Calls to Action 58-61 are specific to the churches (including the Catholic church).
- When the residential schools closed, child welfare became more involved in the communities. This led to:
The Sixties Scoop refers to the mass removal of First Nations, Inuit and Métis children from their homes and communities by Canadian child welfare authorities and adoption primarily by middle-class white families in Canada and the US.
The Millennial Scoop by child welfare refers to the alarmingly high numbers of First Nations, Inuit and Métis children in the foster care system in Canada from the 1980’s to today. In 2016, 52.2% of the children in foster care were indigenous while representing only 7.7% of the Canadian population. This means that there are more children in foster care today in Canada than were ever in a Residential School.
First Nations Caring Society
Dr.
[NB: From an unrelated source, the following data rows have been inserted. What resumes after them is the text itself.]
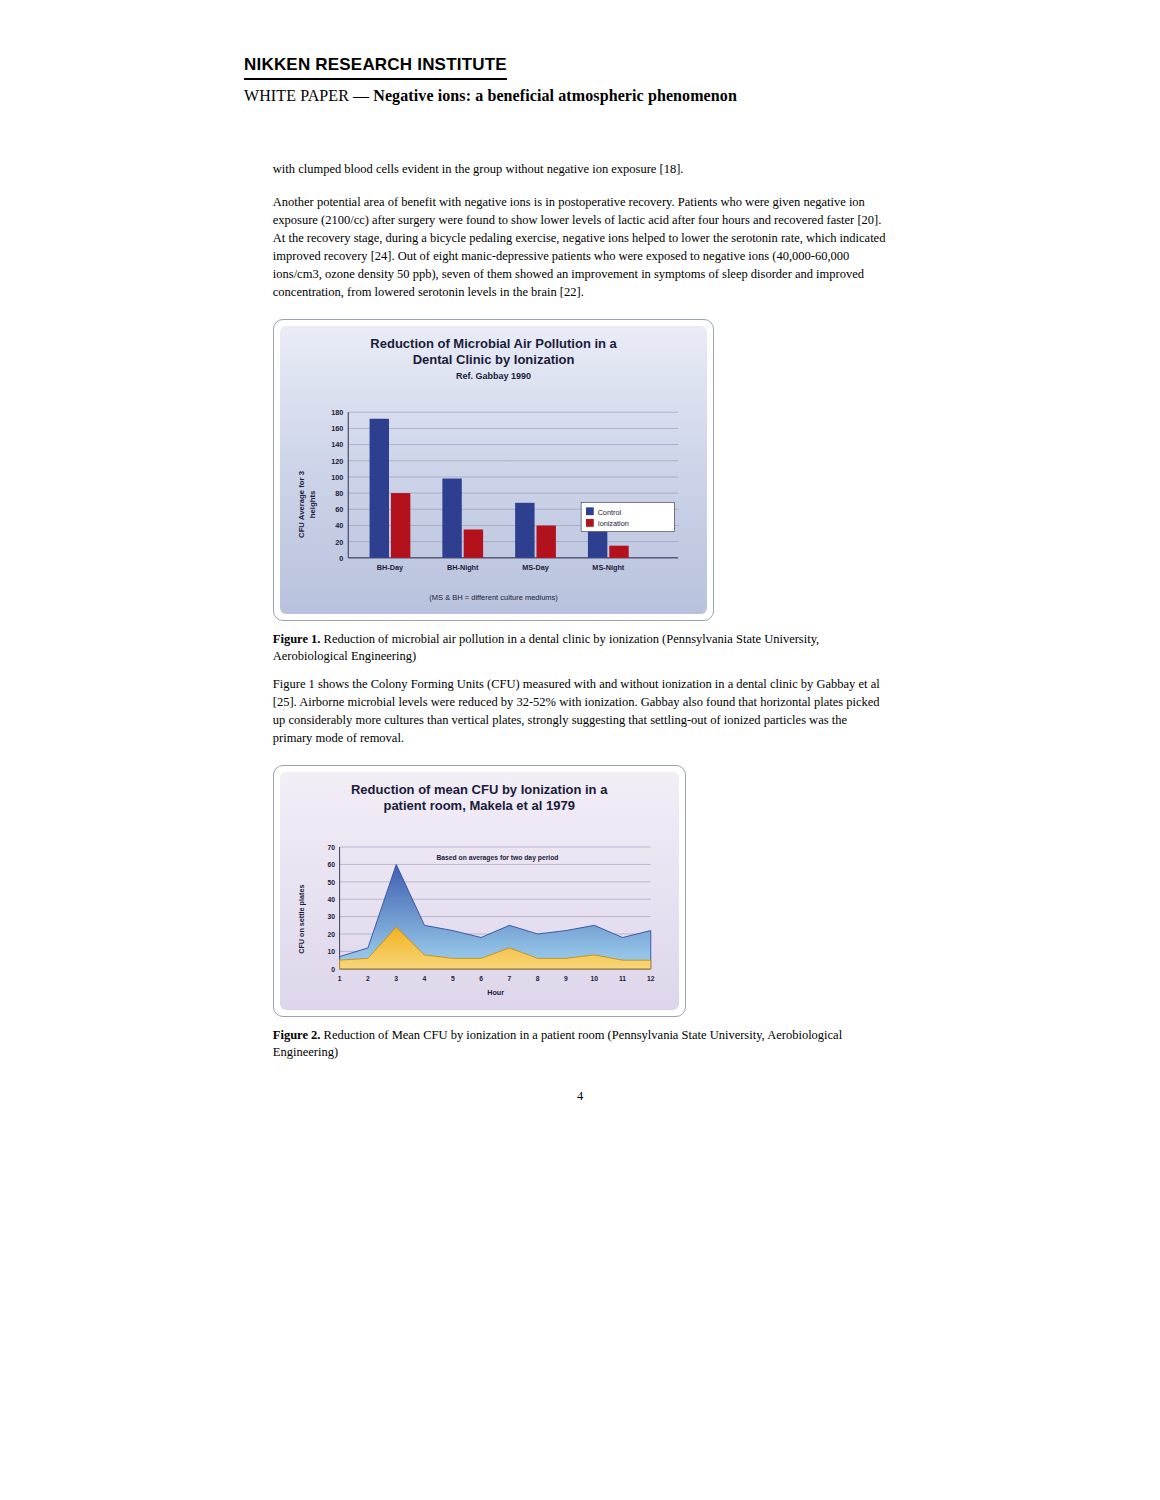NIKKEN RESEARCH INSTITUTE
WHITE PAPER — Negative ions: a beneficial atmospheric phenomenon
with clumped blood cells evident in the group without negative ion exposure [18].
Another potential area of benefit with negative ions is in postoperative recovery. Patients who were given negative ion exposure (2100/cc) after surgery were found to show lower levels of lactic acid after four hours and recovered faster [20]. At the recovery stage, during a bicycle pedaling exercise, negative ions helped to lower the serotonin rate, which indicated improved recovery [24]. Out of eight manic-depressive patients who were exposed to negative ions (40,000-60,000 ions/cm3, ozone density 50 ppb), seven of them showed an improvement in symptoms of sleep disorder and improved concentration, from lowered serotonin levels in the brain [22].
Reduction of Microbial Air Pollution in a
Dental Clinic by Ionization
Ref. Gabbay 1990
CFU Average for 3 heights 0 20 40 60 80 100 120 140 160 180 BH-Day BH-Night MS-Day MS-Night Control Ionization
(MS & BH = different culture mediums)
Figure 1. Reduction of microbial air pollution in a dental clinic by ionization (Pennsylvania State University, Aerobiological Engineering)
Figure 1 shows the Colony Forming Units (CFU) measured with and without ionization in a dental clinic by Gabbay et al [25]. Airborne microbial levels were reduced by 32-52% with ionization. Gabbay also found that horizontal plates picked up considerably more cultures than vertical plates, strongly suggesting that settling-out of ionized particles was the primary mode of removal.
Reduction of mean CFU by Ionization in a
patient room, Makela et al 1979
CFU on settle plates 0 10 20 30 40 50 60 70 Based on averages for two day period 1 2 3 4 5 6 7 8 9 10 11 12 Hour
Figure 2. Reduction of Mean CFU by ionization in a patient room (Pennsylvania State University, Aerobiological Engineering)
4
Cindy Blackstock is part of this group. It is based in Ottawa. From the website: The Caring Society works to ensure the safety and well-being of First Nations youth and their families through education initiatives, public policy campaigns and providing quality resources to support communities. Using a reconciliation framework that addresses contemporary hardships for Indigenous families in ways that uplift all Canadians, the Caring Society champions culturally based equity for First Nations children and their families so that they can grow up safely at home, be healthy, achieve their dreams, celebrate their languages and culture and be proud of who they are. The Caring Society proudly works with our partners in Canada and around the world to promote the rights of Indigenous children.
Gord Downie & Chanie Wenjack Fund
From the website: Inspired by Chanie’s story and Gord’s call to build a better Canada, the Gord Downie & Chanie Wenjack Fund aims to build cultural understanding and create a path toward reconciliation between Indigenous and non-Indigenous peoples. Our goal is to improve the lives of Indigenous people by building awareness, education, and connections between all peoples in Canada.
The website contains a list of possible ReconciliACTIONS we each can do to advance reconciliation. This Fund is based in Ohsweken (Six Nations).
Indian Residential School Survivors Society
Provides support to residential school survivors across Canada, including a 24 hour crisis line. It is based in BC.
Listening to Indigenous Voices: A dialogue guide on justice and right relationship, created by the Jesuit Forum for Social Faith and Justice. There are many resources available on their website.
From the website: Born from the vision of Chief Dr. Robert Joseph, Gwawaenuk Elder, Reconciliation Canada is leading the way in engaging Canadians in dialogue and transformative experiences that revitalize the relationships among Indigenous peoples and all Canadians. Our model for reconciliation engages people in open and honest conversation to understand our diverse histories and experiences. We actively engage multi-faith and multi-cultural communities to explore the meaning of reconciliation. Together, we are charting a New Way Forward.
4-Seasons of Reconciliation
Online course. Fee required. From the website: Learn about the history and culture of Indigenous communities in Canada, the history of residential schools, and treaties around the country.
Upon completion of this 3-hour, multimedia course, you will receive a certificate of completion.
Survivor’s Secretariat (Six Nations)
Can subscribe to the newsletter for updates on the search of the grounds of the Mohawk Institute.
Woodland Cultural Centre
Located in Brantford. Provides virtual tours of the Mohawk Institute, among many other activities.